L’esercito nemico, senza più un comando, perse la testa e migliaia di uomini, terrorizzati, si misero a correre in fuga nella maniera più spontanea e disordinata possibile – racconta Visca – Chi abbandonando cannoni, chi affogando nella Dora, chi inseguito da bande di contadini con la schiuma alla bocca e i forconi ben affilati.
Alcuni di questi sbandati giungono nei pressi del Castello dei Conti Vagnone ed intendono assalirlo per depredarlo.
A difesa vi è un semplice servitore il quale coraggiosamente si oppone ai francesi mettendoli in fuga salvando così le donne della famiglia Vagnone le sole ad essere presenti al castello in quel momento.
Questo gesto di coraggio costò a lui caro in quanto le ferite riportate durante lo scontro lo portarono alla morte. La leggenda vuole però che dopo la sua morte il suo spirito non volle abbandonare quelle mura. Dai tempi del fatto i Vagnone hanno sempre “sentito” e vantato la presenza dello spirito di questo servo, fedele fino al punto di dare la vita. Presente al loro fianco nei momenti più o meno belli della loro storia. Questo eroico salvatore non ha un nome – chiosa Visca – ma è ricordato per ciò che indossava al momento dello scontro ovvero l’abito distintivo in uso a quei tempi per la servitù delle famiglie nobili, caratterizzato, in questo caso da un giubbetto rosso: Ovvero “el giacòt ross” (in piemontese).

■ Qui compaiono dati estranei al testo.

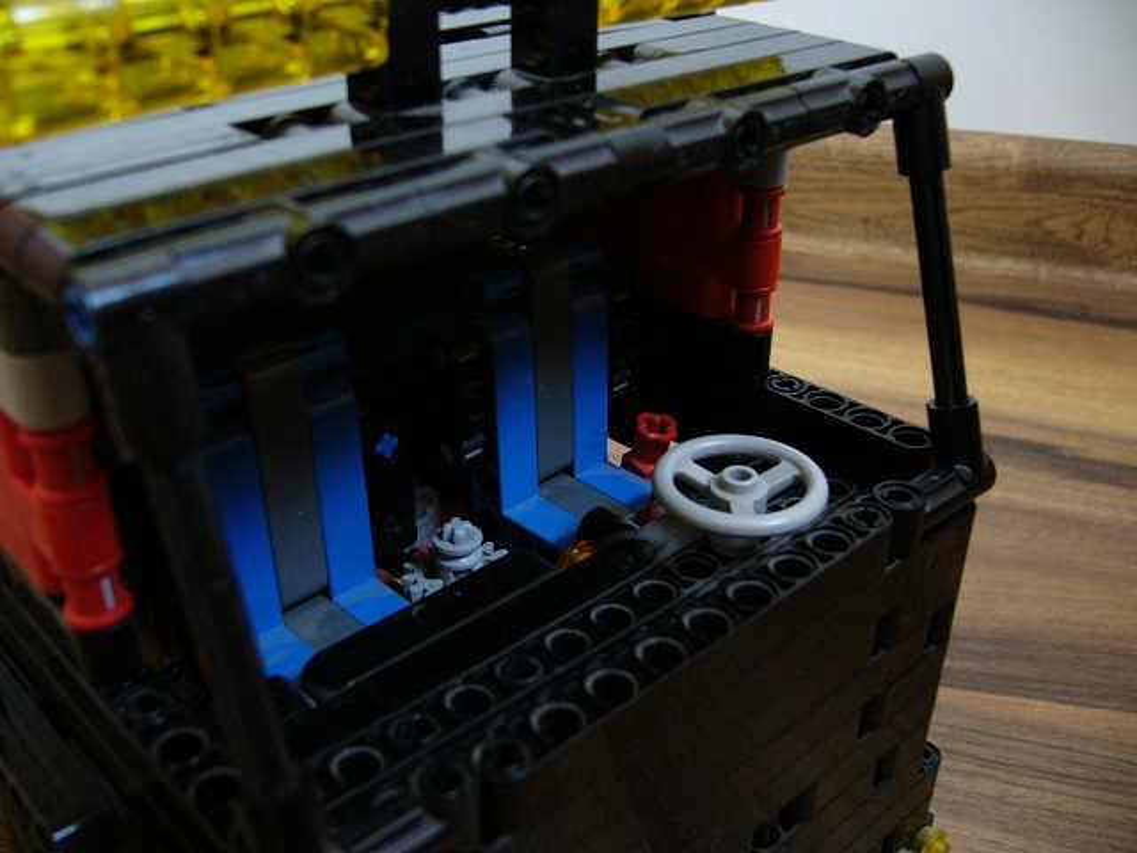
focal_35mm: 35
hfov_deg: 52.6
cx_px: 568
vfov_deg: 40.7
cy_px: 426
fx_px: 1150
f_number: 2.8
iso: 200
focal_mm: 5.8
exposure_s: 1/8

Questo nomignolo ha subìto nei tempi variazioni che lo hanno avvicinato al nome di battesimo Giacomo (Giacò, in piemontese) da giacòt ross a Giacò Tross. Mi raccontava una componente della famiglia che dopo la decisione di alienare il castello, mentre compivano un giro di visita con un possibile acquirente ha avuto la sensazione di essere trattenuta per un braccio ed una voce che pareva giungesse dall’oltre tomba le sussurrava; “Non vendete, non vendete, non lasciate Trofarello”. Immaginazione? Suggestione? Chissà?». Noi resteremo con la nostra figura leggendaria con la livrea rossa.